■ To do
Answer these from the forum thread on running MC cable through a fire stop wall:
(a) What three things does walkerj ask about?
(b) According to uconduit, what should be used to seal around the cable?
(c) What tool does erics37 suggest for making the hole?

■ Passage provided
* Begin *
# MC Cable the Fire Stop Wall



## walkerj (May 13, 2007)

czars said:


> I have a client that needs a new cable run through a fire stop wall. The plan is to use MC cable for the cable run, but I don't how to penetrate the fire stop wall with the MC. Does anyone know the proper way to accomplish this??


There is a lot more to it than that. 

What type of sealant will you use?

What ul design wall system?

What hour rating?


----------



## uconduit (Jun 6, 2012)

czars said:


> I have a client that needs a new cable run through a fire stop wall. The plan is to use MC cable for the cable run, but I don't how to penetrate the fire stop wall with the MC. Does anyone know the proper way to accomplish this??


drill hole
put cable through
seal around cable with intumescent caulking
done


----------



## erics37 (May 7, 2009)

Knock a big-ass hole through the wall with a hammer, put cable through it. Done. :jester:


----------



## glen1971 (Oct 10, 2012)
* End *
■ Information supplied
* Begin *
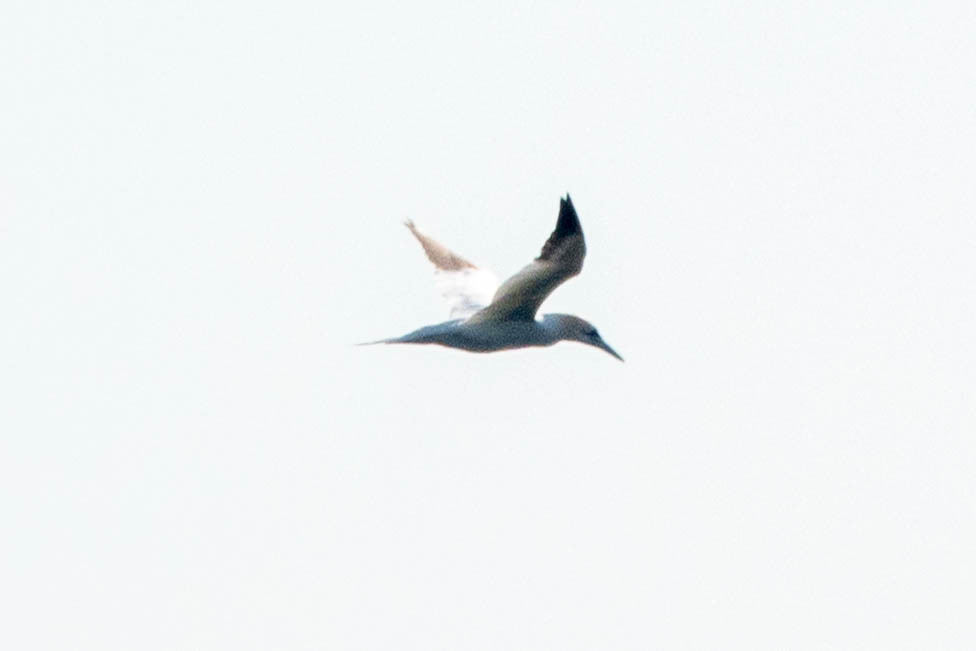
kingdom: Animalia
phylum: Chordata
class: Aves
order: Suliformes
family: Sulidae
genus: Morus
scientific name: Morus bassanus
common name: Northern gannet
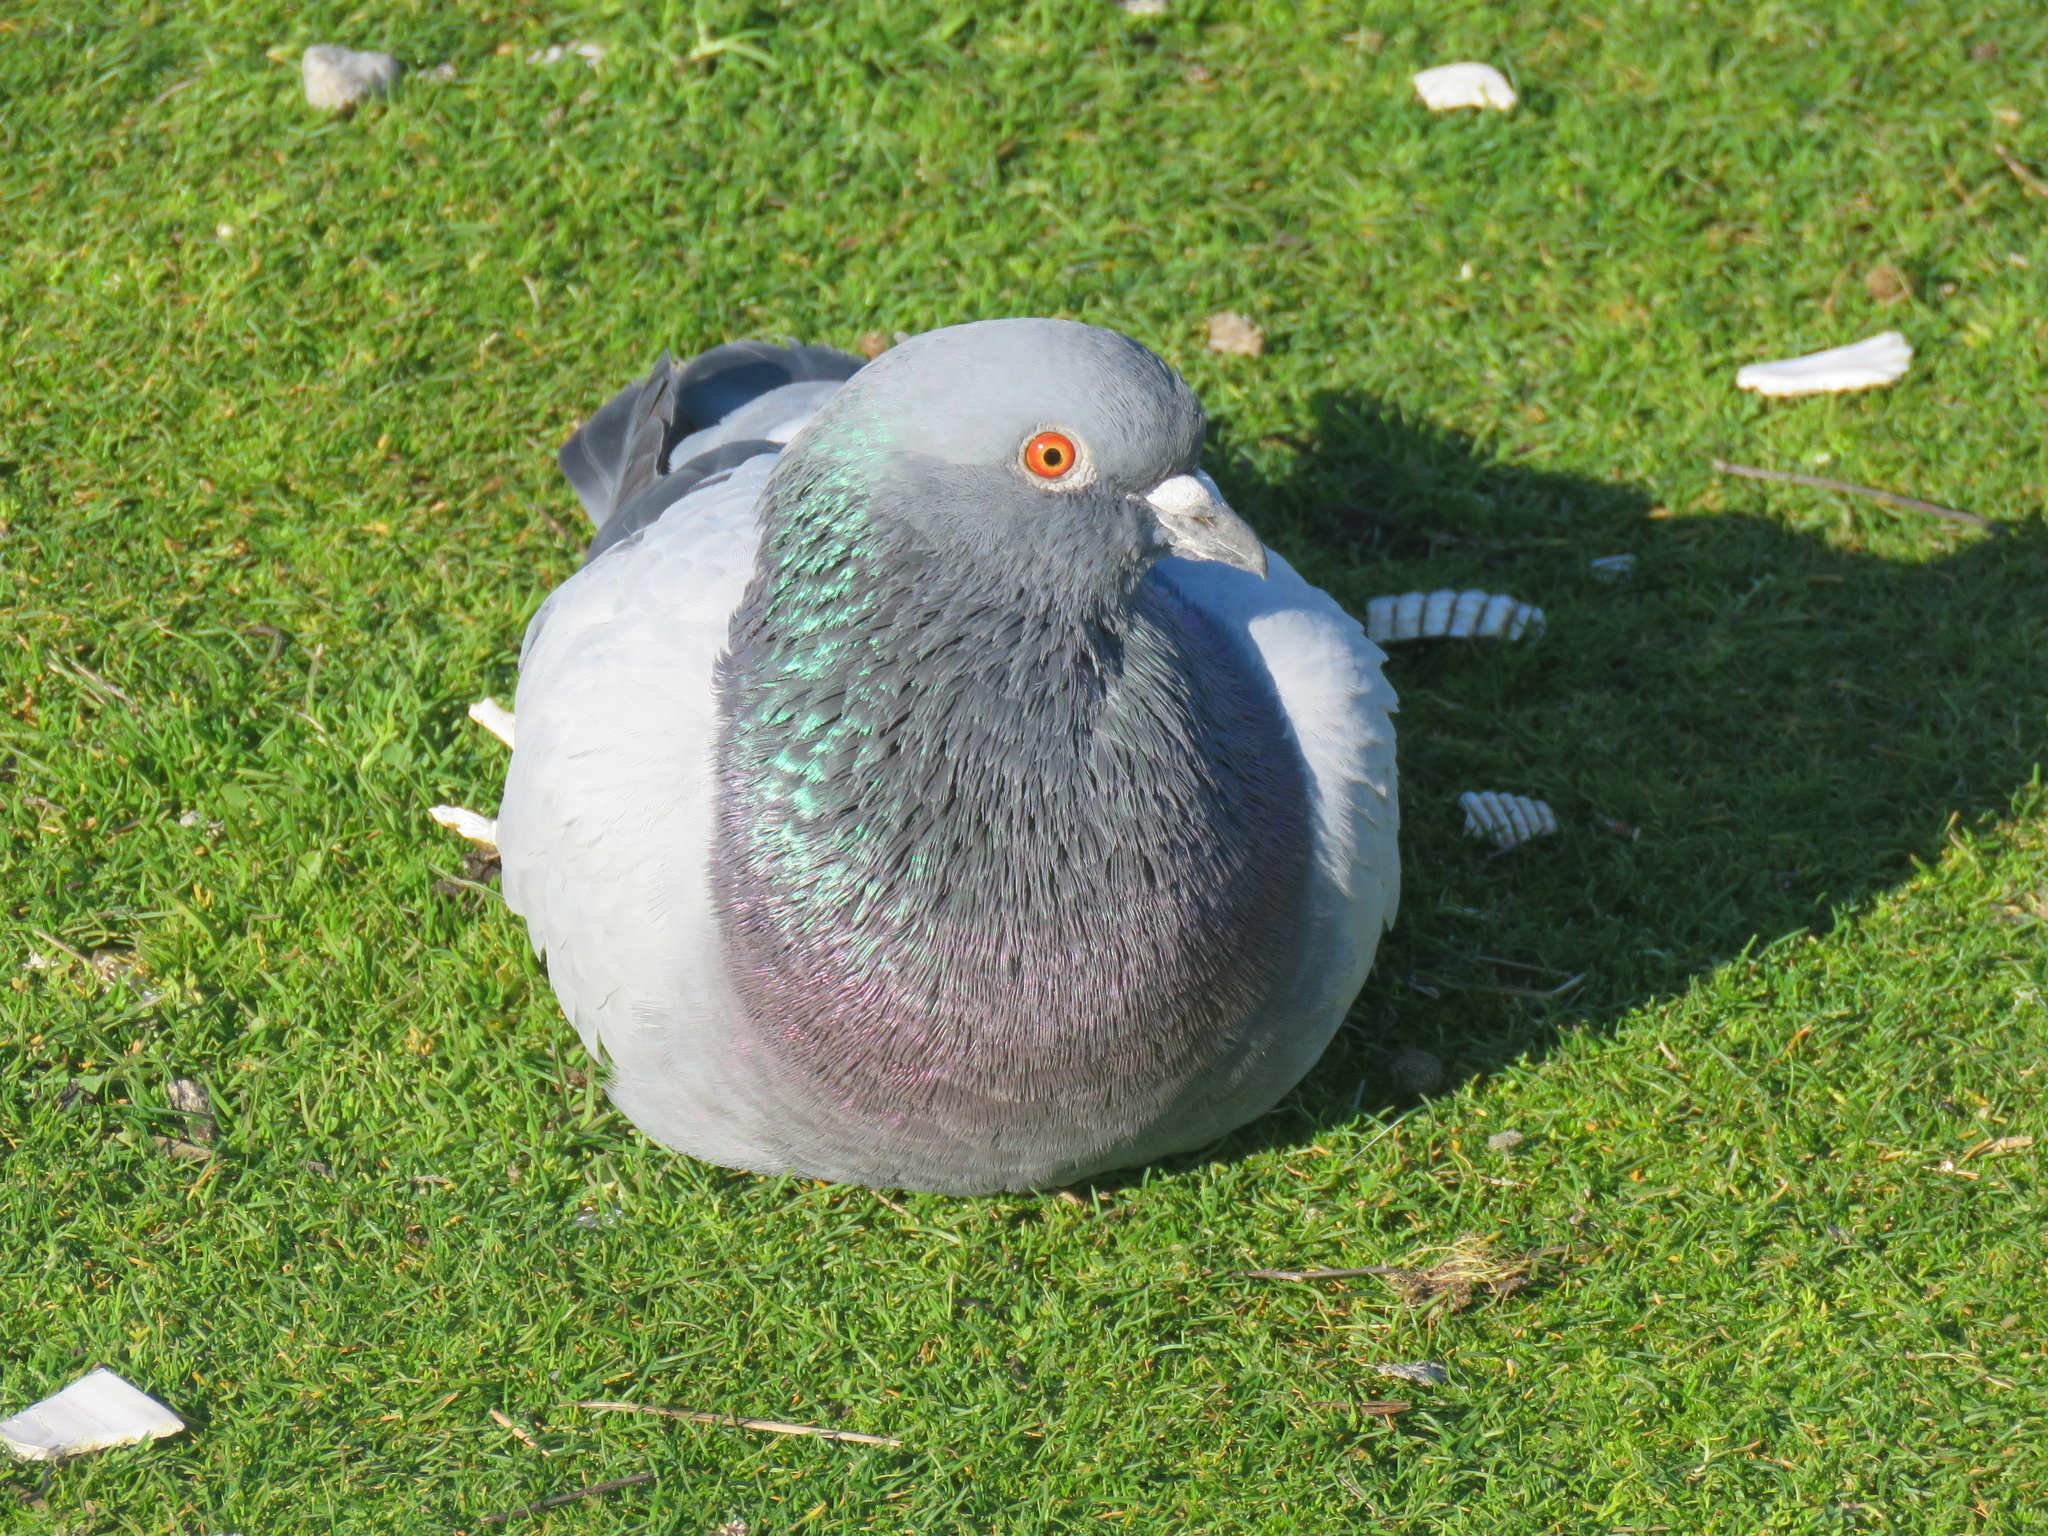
* End *
■ Task solution
(a) What type of sealant will be used, what UL design wall system it is, and what the hour rating is.
(b) Intumescent caulking.
(c) A hammer.